(What the task asks)
Go through the entries below and copy each line that holds the word "Finance".

(Extracted material)
'''
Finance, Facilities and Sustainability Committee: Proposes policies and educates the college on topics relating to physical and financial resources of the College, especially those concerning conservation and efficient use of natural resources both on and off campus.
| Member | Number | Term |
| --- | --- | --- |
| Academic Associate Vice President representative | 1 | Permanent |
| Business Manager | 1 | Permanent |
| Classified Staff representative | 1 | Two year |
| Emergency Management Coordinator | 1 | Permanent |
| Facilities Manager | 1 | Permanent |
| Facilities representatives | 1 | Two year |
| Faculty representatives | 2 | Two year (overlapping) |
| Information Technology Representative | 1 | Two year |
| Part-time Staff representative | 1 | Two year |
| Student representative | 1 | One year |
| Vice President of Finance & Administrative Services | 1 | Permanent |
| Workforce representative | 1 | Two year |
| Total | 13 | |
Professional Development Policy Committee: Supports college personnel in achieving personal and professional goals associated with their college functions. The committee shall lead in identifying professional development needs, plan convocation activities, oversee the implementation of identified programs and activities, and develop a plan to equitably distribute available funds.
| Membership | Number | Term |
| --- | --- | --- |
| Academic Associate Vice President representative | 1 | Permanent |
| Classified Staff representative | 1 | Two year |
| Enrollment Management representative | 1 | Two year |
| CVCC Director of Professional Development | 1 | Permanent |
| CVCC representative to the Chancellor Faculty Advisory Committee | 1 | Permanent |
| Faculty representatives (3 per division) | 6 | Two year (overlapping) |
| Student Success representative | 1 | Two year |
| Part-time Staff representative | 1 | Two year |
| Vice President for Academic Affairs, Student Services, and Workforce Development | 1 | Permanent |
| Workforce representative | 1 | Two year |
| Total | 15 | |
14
'''
'''
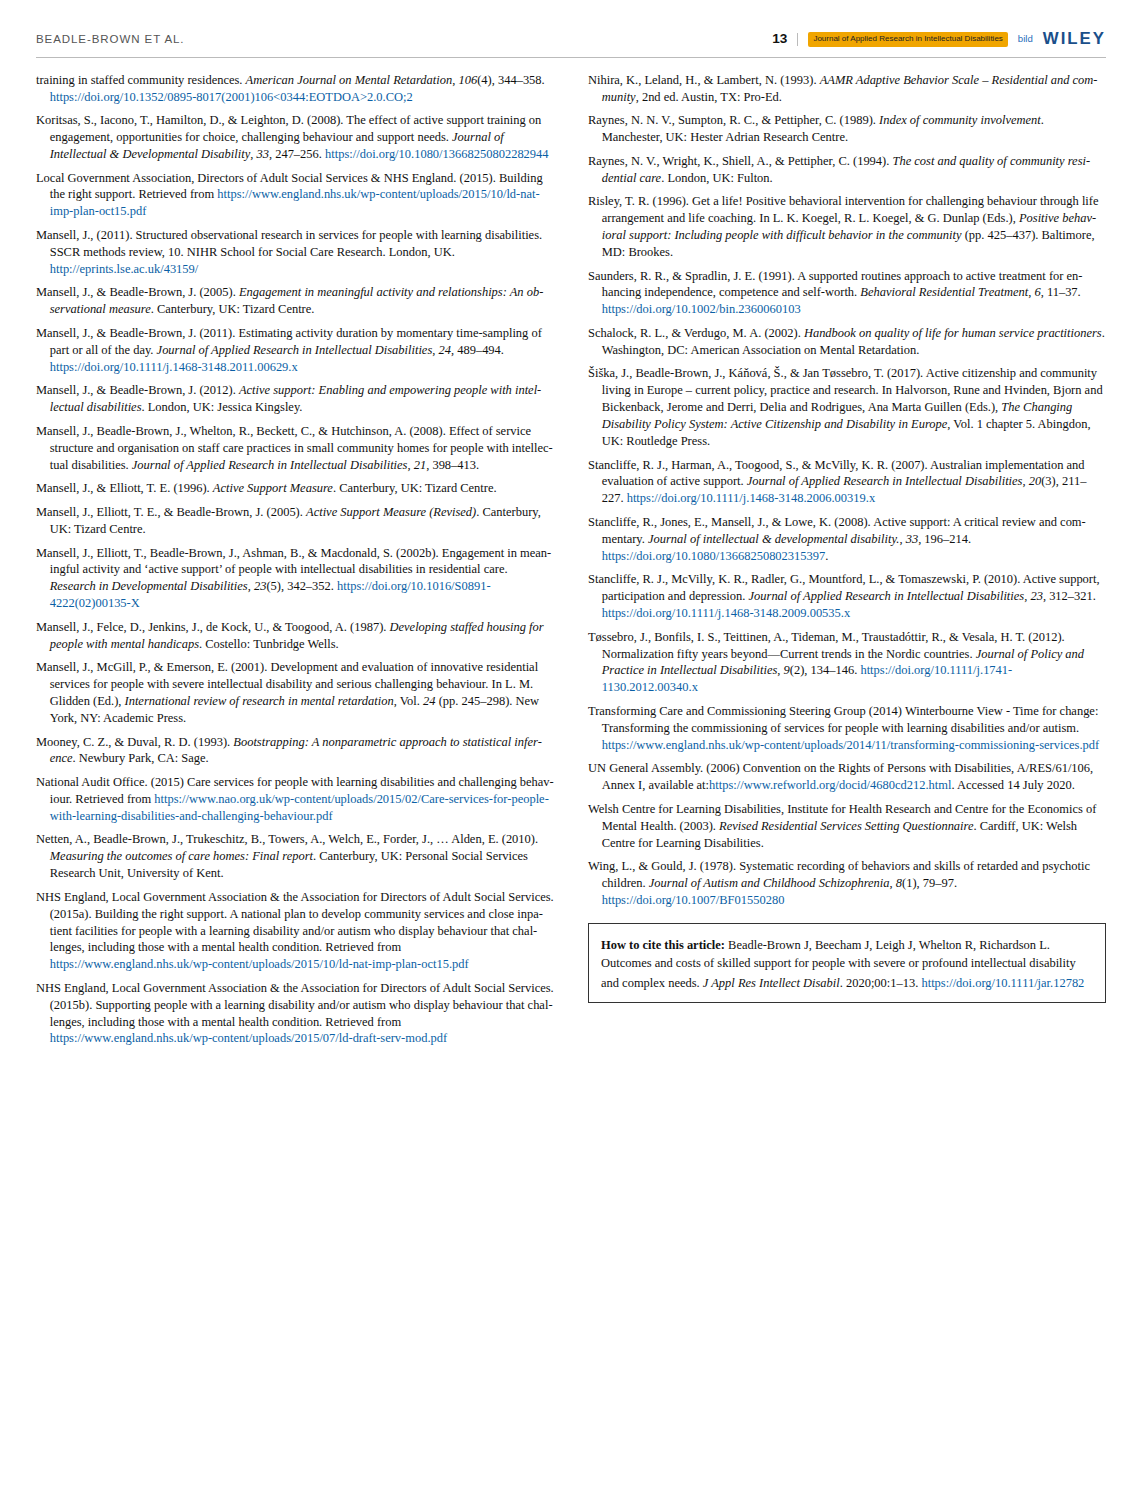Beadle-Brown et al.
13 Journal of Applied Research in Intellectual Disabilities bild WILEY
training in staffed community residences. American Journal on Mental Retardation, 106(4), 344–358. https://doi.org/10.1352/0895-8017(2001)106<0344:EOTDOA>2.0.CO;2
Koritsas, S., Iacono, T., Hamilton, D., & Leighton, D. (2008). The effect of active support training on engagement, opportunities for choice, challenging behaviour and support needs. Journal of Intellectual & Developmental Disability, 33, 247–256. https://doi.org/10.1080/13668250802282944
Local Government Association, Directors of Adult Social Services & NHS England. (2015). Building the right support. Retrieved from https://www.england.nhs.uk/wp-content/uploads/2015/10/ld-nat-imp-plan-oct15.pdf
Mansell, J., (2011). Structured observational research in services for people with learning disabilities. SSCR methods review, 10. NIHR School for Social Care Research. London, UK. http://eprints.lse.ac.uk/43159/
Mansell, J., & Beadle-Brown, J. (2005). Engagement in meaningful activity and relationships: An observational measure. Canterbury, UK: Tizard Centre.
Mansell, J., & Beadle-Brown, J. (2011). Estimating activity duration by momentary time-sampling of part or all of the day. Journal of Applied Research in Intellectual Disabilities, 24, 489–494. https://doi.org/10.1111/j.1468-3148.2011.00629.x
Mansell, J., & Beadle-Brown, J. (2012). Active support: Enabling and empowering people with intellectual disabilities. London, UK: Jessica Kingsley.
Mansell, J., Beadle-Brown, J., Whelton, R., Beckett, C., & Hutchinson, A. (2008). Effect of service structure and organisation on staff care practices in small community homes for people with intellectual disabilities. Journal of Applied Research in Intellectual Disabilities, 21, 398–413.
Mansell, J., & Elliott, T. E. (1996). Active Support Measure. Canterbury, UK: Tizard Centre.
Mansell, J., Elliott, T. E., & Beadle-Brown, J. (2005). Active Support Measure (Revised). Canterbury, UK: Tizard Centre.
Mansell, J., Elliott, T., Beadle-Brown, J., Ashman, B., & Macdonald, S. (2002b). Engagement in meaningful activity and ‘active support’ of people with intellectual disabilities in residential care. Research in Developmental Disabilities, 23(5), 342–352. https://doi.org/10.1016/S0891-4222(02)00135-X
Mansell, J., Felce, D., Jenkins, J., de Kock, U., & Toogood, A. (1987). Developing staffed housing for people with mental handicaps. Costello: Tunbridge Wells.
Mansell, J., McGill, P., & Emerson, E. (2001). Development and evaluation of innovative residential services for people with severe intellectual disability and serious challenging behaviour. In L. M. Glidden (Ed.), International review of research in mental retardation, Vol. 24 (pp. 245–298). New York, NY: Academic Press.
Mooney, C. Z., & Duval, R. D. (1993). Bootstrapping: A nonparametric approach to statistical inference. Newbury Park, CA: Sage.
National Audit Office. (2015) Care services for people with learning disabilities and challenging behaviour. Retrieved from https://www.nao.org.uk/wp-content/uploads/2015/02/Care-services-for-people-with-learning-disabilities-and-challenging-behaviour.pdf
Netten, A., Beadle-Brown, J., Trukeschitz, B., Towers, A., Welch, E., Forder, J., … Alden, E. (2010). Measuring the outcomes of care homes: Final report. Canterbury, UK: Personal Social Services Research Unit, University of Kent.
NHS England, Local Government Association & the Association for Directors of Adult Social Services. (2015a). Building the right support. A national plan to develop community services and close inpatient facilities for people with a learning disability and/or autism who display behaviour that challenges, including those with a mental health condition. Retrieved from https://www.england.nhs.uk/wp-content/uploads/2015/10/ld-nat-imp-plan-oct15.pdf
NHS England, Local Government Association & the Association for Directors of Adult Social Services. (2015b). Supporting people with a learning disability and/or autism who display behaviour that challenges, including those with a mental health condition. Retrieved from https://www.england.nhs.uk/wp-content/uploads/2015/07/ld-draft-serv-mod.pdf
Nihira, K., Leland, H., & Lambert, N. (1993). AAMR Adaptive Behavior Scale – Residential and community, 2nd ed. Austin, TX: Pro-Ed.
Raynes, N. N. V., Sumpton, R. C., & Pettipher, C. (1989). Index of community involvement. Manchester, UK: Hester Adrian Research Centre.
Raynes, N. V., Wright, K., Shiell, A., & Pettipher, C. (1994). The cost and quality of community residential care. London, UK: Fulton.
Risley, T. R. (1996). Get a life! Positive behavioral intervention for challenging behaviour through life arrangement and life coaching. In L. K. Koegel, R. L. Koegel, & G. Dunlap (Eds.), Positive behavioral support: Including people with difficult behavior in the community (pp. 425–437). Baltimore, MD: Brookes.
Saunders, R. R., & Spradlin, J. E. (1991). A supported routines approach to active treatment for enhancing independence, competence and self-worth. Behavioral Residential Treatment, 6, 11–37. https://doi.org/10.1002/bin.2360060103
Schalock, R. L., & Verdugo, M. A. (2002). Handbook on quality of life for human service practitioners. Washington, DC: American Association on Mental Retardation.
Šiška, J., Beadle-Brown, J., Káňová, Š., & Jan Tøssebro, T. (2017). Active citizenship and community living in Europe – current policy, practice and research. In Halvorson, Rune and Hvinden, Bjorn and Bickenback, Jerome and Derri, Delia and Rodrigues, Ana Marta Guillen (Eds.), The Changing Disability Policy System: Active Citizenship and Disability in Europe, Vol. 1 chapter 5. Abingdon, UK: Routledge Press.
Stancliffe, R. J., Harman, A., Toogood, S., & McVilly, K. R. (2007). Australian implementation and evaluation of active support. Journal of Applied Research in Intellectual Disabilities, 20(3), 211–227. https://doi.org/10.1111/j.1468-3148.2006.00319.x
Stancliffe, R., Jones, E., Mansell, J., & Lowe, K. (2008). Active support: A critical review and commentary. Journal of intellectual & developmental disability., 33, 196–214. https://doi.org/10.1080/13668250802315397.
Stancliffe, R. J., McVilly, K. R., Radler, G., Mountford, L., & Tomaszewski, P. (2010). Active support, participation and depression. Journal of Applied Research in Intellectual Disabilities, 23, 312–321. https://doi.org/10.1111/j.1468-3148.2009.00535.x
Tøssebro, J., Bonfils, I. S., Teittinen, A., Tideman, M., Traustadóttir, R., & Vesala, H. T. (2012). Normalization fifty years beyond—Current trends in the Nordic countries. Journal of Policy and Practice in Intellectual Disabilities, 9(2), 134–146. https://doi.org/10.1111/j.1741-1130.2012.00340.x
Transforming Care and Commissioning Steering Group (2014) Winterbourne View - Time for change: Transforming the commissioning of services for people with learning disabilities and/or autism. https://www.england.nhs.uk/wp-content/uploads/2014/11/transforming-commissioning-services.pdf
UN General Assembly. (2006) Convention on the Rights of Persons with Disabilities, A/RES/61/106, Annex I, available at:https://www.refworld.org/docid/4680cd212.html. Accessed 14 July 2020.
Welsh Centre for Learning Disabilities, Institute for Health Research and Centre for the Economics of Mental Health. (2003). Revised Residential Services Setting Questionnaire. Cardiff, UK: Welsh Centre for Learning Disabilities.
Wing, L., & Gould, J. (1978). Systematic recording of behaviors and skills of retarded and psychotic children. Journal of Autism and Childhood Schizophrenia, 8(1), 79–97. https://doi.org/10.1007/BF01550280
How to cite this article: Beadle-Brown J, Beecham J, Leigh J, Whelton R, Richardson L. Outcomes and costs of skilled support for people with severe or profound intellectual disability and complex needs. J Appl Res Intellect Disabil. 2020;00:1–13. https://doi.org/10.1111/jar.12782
'''
(Answer to this exercise)
Finance, Facilities and Sustainability Committee: Proposes policies and educates the college on topics relating to physical and financial resources of the College, especially those concerning conservation and efficient use of natural resources both on and off campus.
| Vice President of Finance & Administrative Services | 1 | Permanent |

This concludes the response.